John Holmes (Messenger of the Plymouth Court)

John Holmes (1603–1652 or later) was an early settler and official of the Plymouth Colony who arrived there before late 1632.[1] He served as Messenger of the Court of Plymouth from 1638 to 1645 or later, and in that office carried out one of the first executions in the colony.

Holmes was baptized 22 February 1603 in St. Nicholas, Colchester, the only son of Thomas Holmes, a maltster and the keeper of the Essex county gaol in Colchester Castle.[2] He married a woman named Sarah, surname unknown. Their son Thomas was baptized in St. Runwald in 1628. Holmes witnessed the will of his brother in law Tobias Moreton in October 1629; this is the last known record of Holmes in England, although son Thomas appears to have grown up in England in the household of Tobias's widow, John's sister Susan.[2]

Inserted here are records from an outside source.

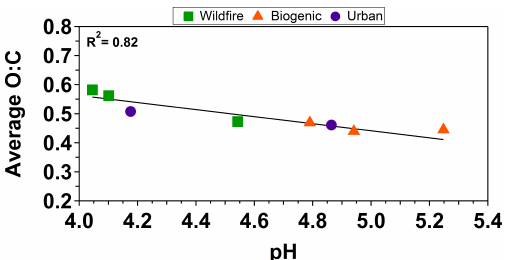
Figure 1. Correlation between cloud water pH and average O:C ratio (negative ion mode, m/z 100–1000) by air mass source influ-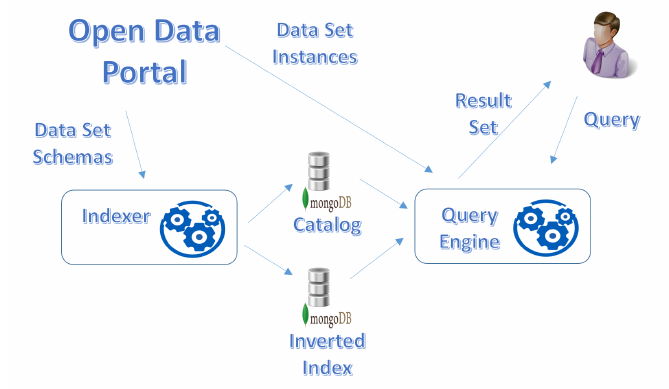
Figure 2. Original retrieval approach implemented within the former Hammer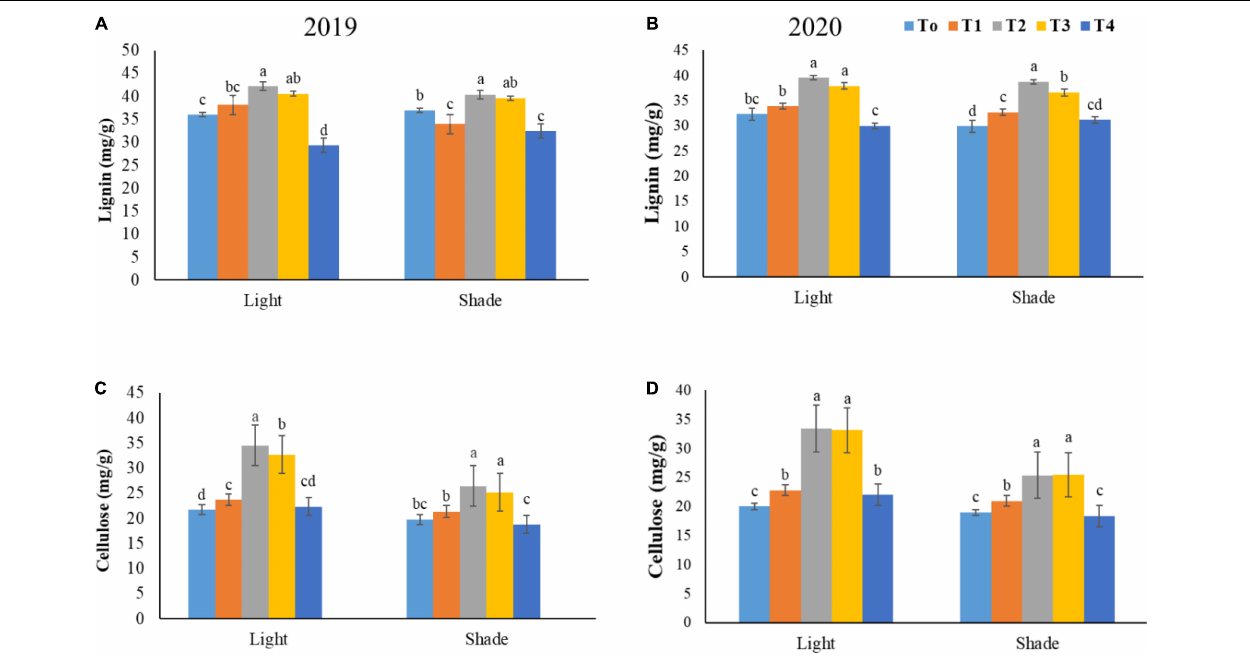
FIGURE 5 | Effect of various NH 4 + /NO 3 − ratios on lignin content (A,B) , and cellulose content (C,D) under light and shade. Different treatment levels T0, T1, T2, T3, and T4 characterize the ratios of NH 4 + /NO 3 − 0/0, 0/100, 25/75, 50/50, and 75/25, respectively. All of the results are the mean of three replications. The bars represent the ± SD (standard deviation). A significant difference ( ∗ p < 0.05) between treatments is shown by different lowercase letters above bars.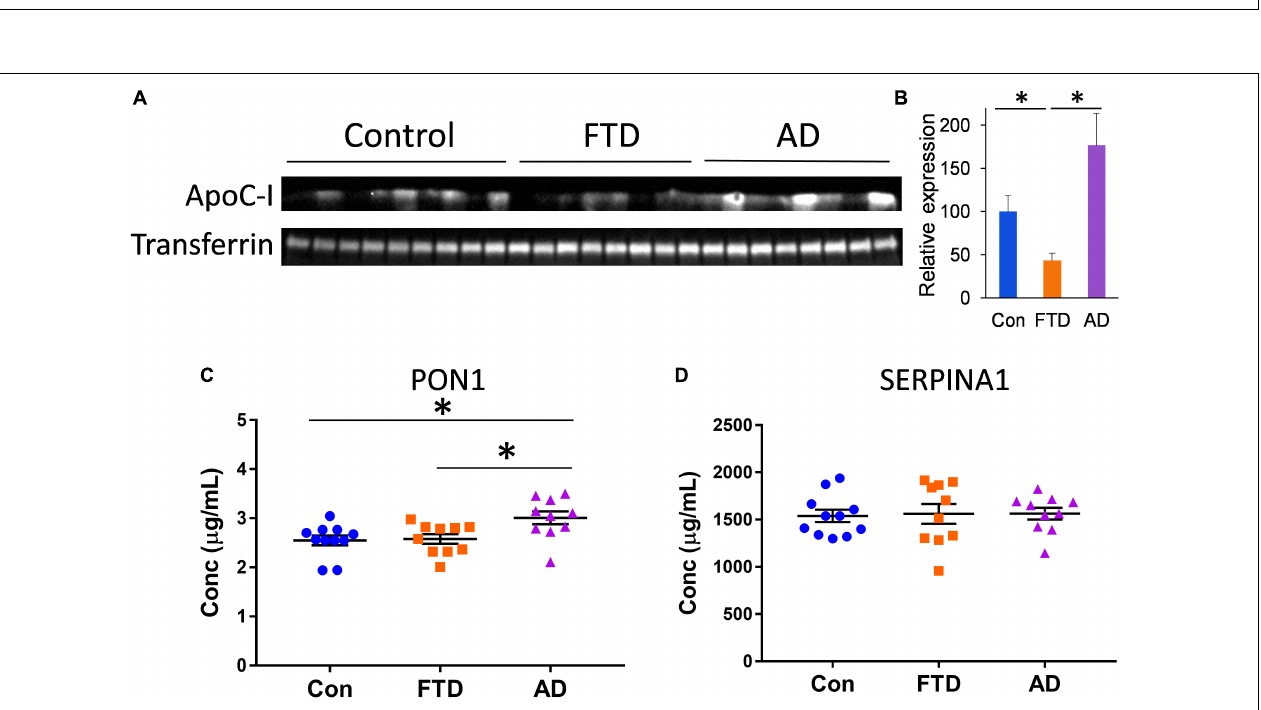
FIGURE 5 | ApoA-I levels in whole plasma in bvFTD, AD, and controls. (A) Western blotting of plasma apoA-I; transferrin was used as a loading control. (B) Relative optical density of protein bands. Data represent mean ( n = 6, 5, 6, respectively) and SE as error bars, ∗ p < 0.05. (C) HDL fraction apoA-I levels correlated positively with whole plasma apoA-I levels. (D) No significant difference between fasted and non-fasted apoA-I levels in whole plasma.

Holmes's first appearance in the Plymouth records was on 16 October 1632. He served in 1638 on the jury that sentenced Arthur Peach, Thomas Jackson, and Richard Stinnings to death for robbery and murder.[1] [3] Peach's lover, Stephen Hopkins's indentured servant Dorothy Temple, was pregnant at the time, and when Hopkins refused to honor her contract, Holmes bought out her servitude.

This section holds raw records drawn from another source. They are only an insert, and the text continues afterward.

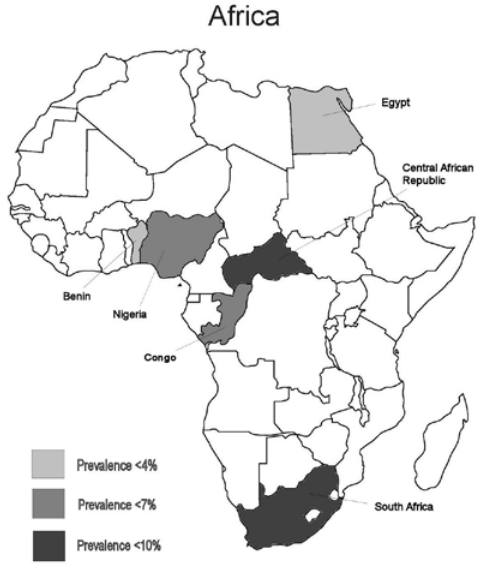
Figure 2 Geographic locations of retained studies with overall prevalence estimates; most studies were active in the period 2002–2009.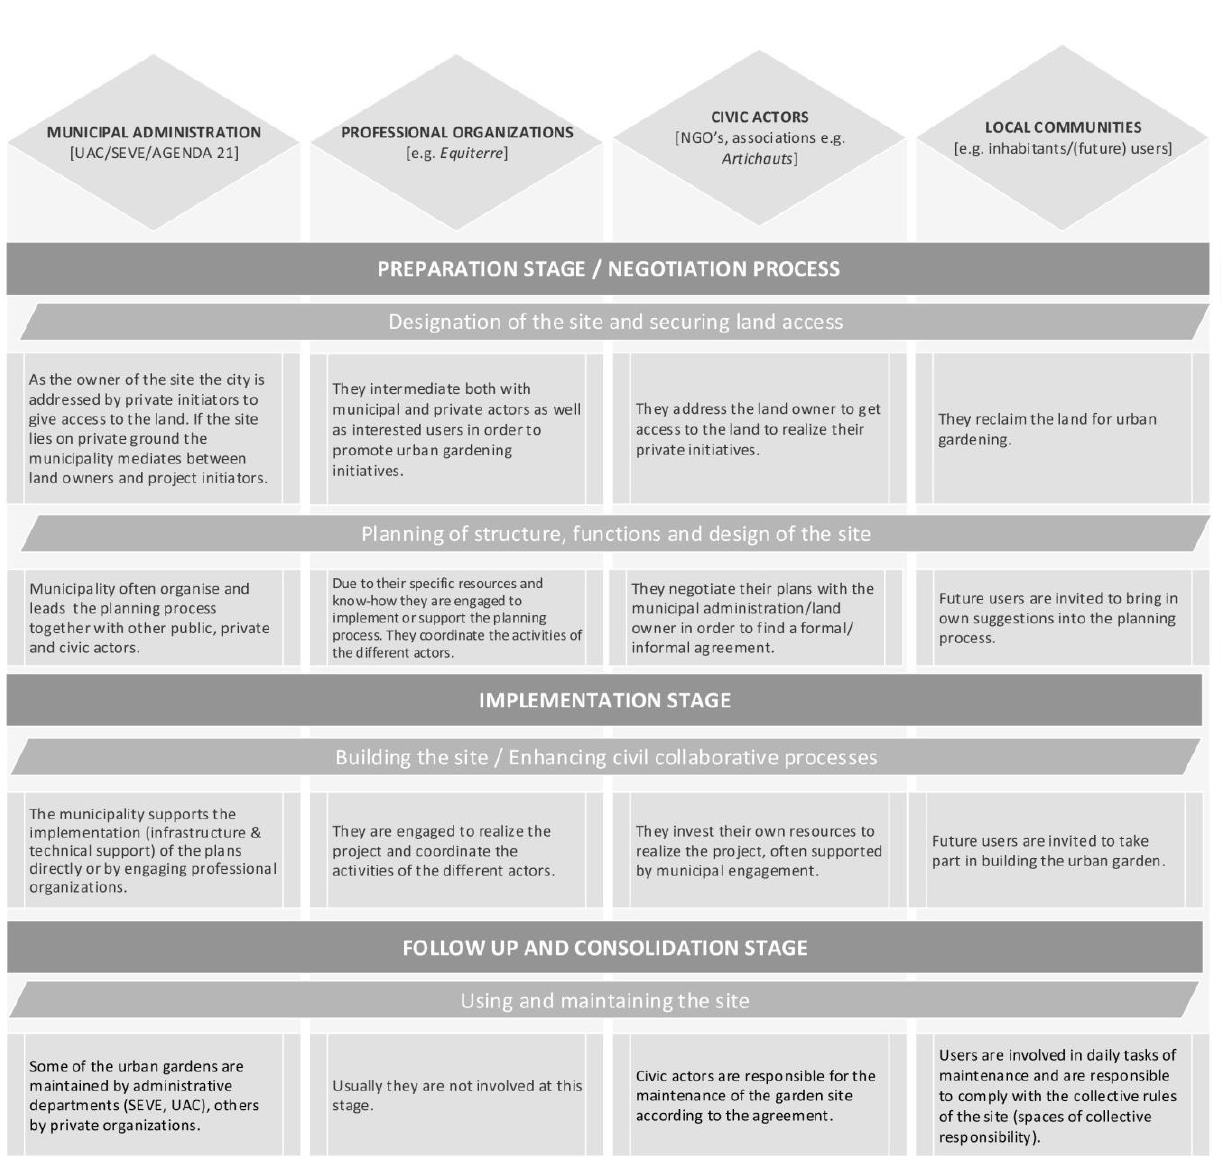
Figure 2. The different collaborative processes in urban gardening and negotiation of space in Geneva: Building consen- sus among actors. Source: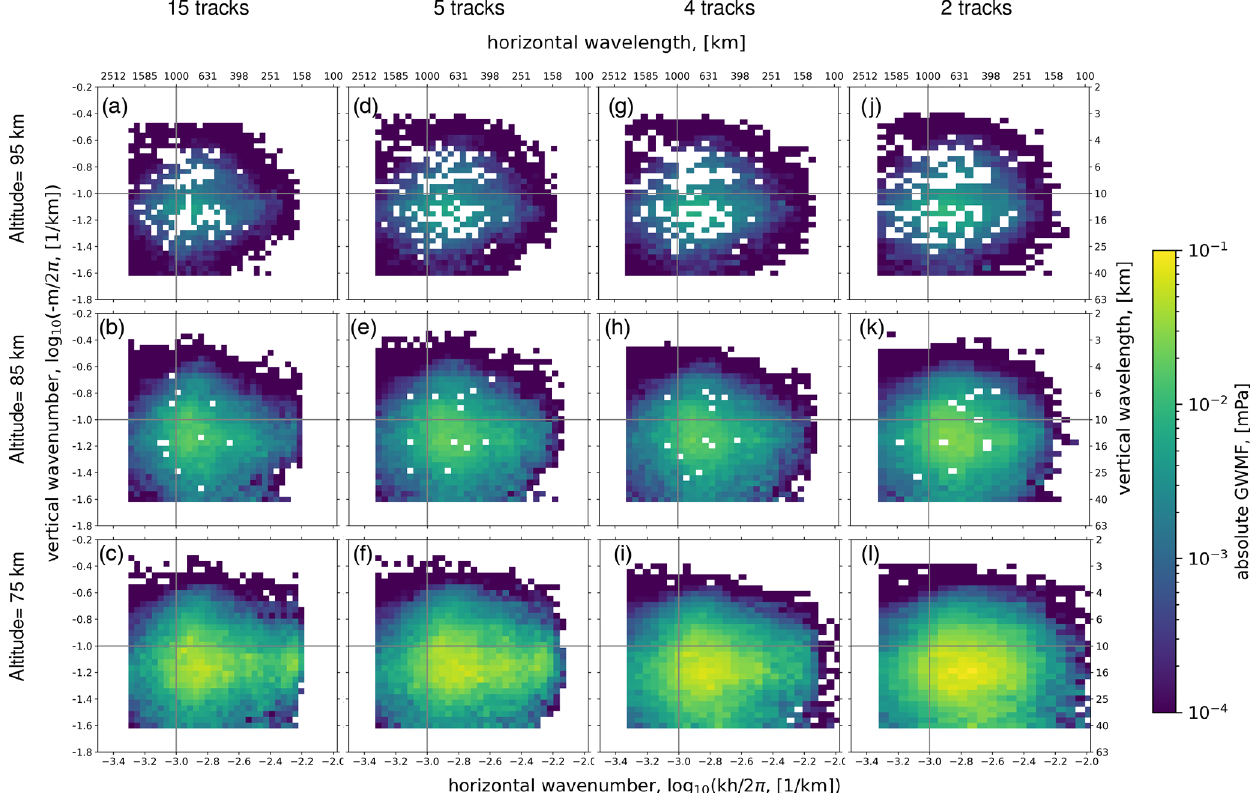
Figure 10. Distribution spectra of GW pseudomomentum flux versus logarithmic horizontal and vertical wavenumbers at 75km (bottom panels), 85km (middle panels), and 95km (upper panels) altitude. Varying cube sizes in the across-track direction of 15 tracks (a–c) , 5 tracks (d–f) , 4 tracks (g–i) , and 2 tracks (j–l) are applied. The 15- and 5-track analyses are for sampled data, while 4- and 2-track analyses are for retrieval data with realistic noise. Flagged-out data due to insufficient fitting quality result in more blank bins for 95km altitude. The gray reference lines through the plots indicate 1000km horizontal and 10km vertical wavelength,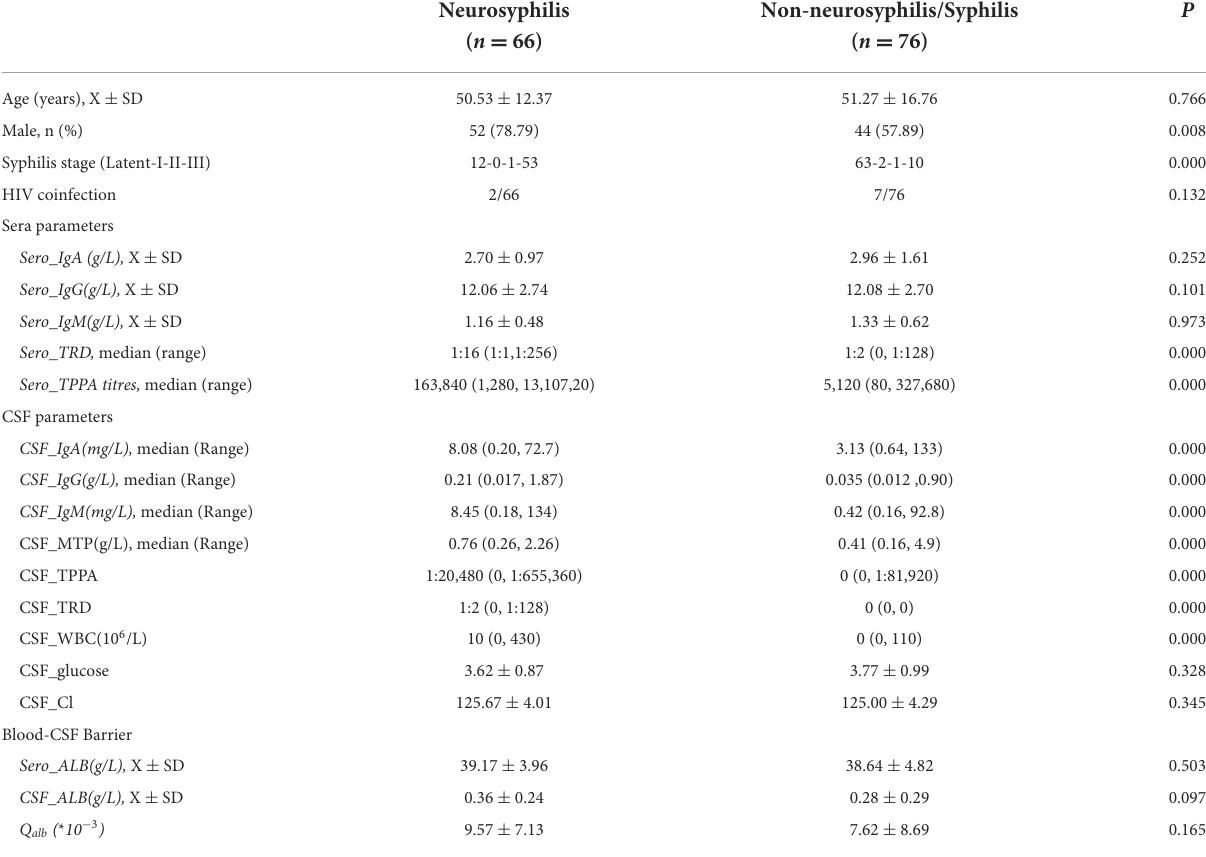
TABLE 1 Characteristic of the study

On 4 December 1638 Holmes was sworn in as Messenger, succeeding Joshua Pratt.[1] Among the duties entailed in this office were those of bailiff, jailkeeper, and executioner. In the latter capacity on 8 September 1642 Holmes hanged Thomas Granger, a teenager convicted of bestiality.[4] It was the first execution of a juvenile in the territory of what was to become the United States.

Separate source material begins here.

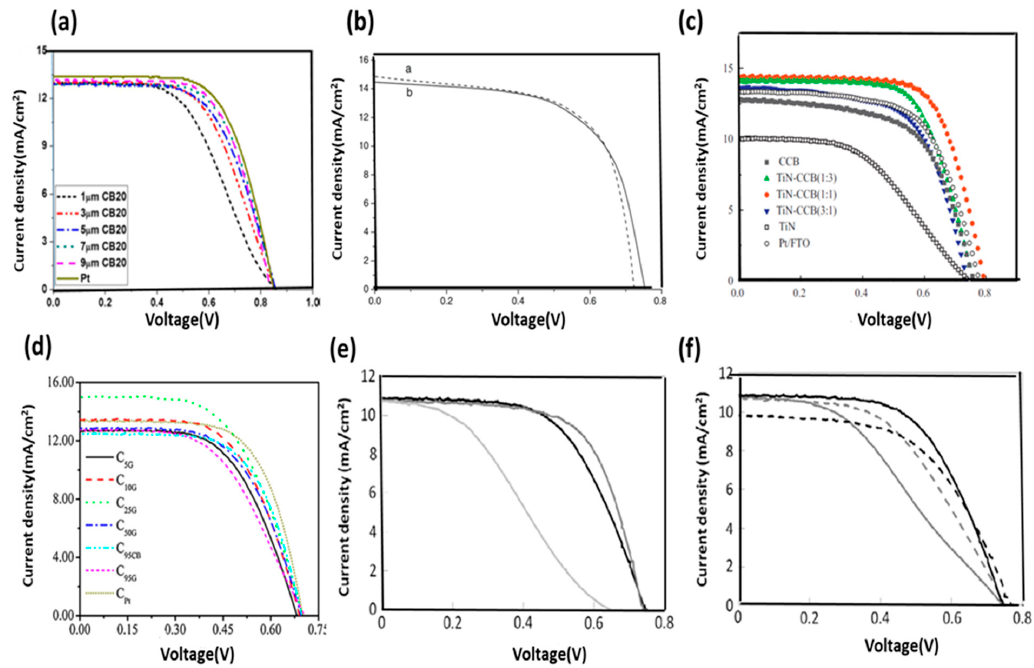
Figure 9. Characteristic J–V curves of hybrid carbon materials: ( a ) CB, ( b ) [CB + Pt], ( c ) [CB + TiN], ( d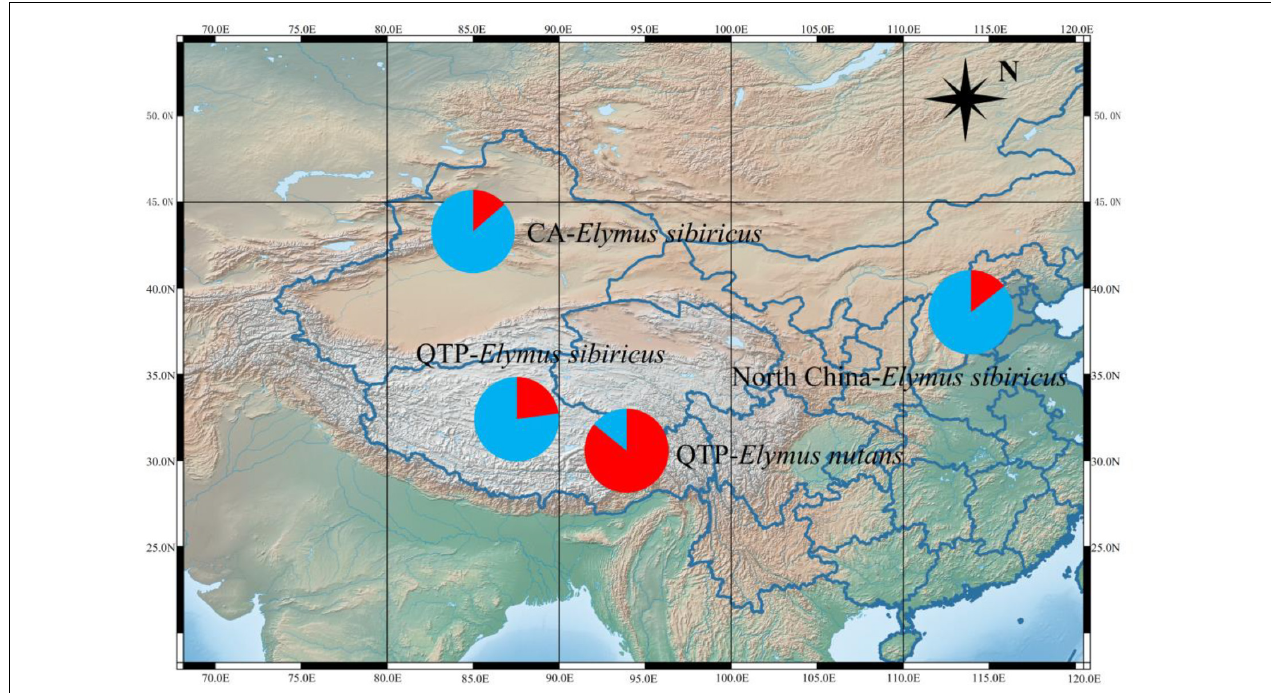
FIGURE 9 | STRUCTURE analysis revealing the genetic affiliations of 60 E. sibiricus and 32 E. nutans accessions. The red and blue colors indicate the different genetic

Holmes had two known children in Plymouth, John (ca. 1636–1697) and Nathaniel (ca. 1643–1727), via whom he had numerous descendants to the present day[1] including John Haynes Holmes (1879–1964), American churchman and pacifist, and Newland Howard Holmes (1891–1965), President of the Massachusetts Senate. Holmes's wife died in 1650, and the last record of John Holmes in Plymouth was 7 October 1651. The will of Susan Morton implies he was alive in June 1652, and the wording suggests the possibility he had returned to England by that time,[2] but the date and place of his death are unknown.

References

  1. 1 2 3 4 Stratton, Eugene A. (June 1986). "Descendants of Mr. John Holmes, Messenger of the Plymouth Court". National Genealogical Society Quarterly. 74 (2): 83–110.
  2. 1 2 3 Holmes, Denwood. "'The Black Sheep of Some Good Family': The Essex Ancestry of John Holmes, Gentleman, Messenger of the Plymouth Court". New England Historical and Genealogical Register. 171 (Spring 2017): 85–92.
  3. "1638: Three (of four) English colonists for murdering a Native American". ExecutedToday.com. 4 September 2008. Retrieved 24 June 2017.
  4. "1642: Thomas Granger and the beasts he lay with". ExecutedToday.com. 8 September 2008. Retrieved 24 June 2017.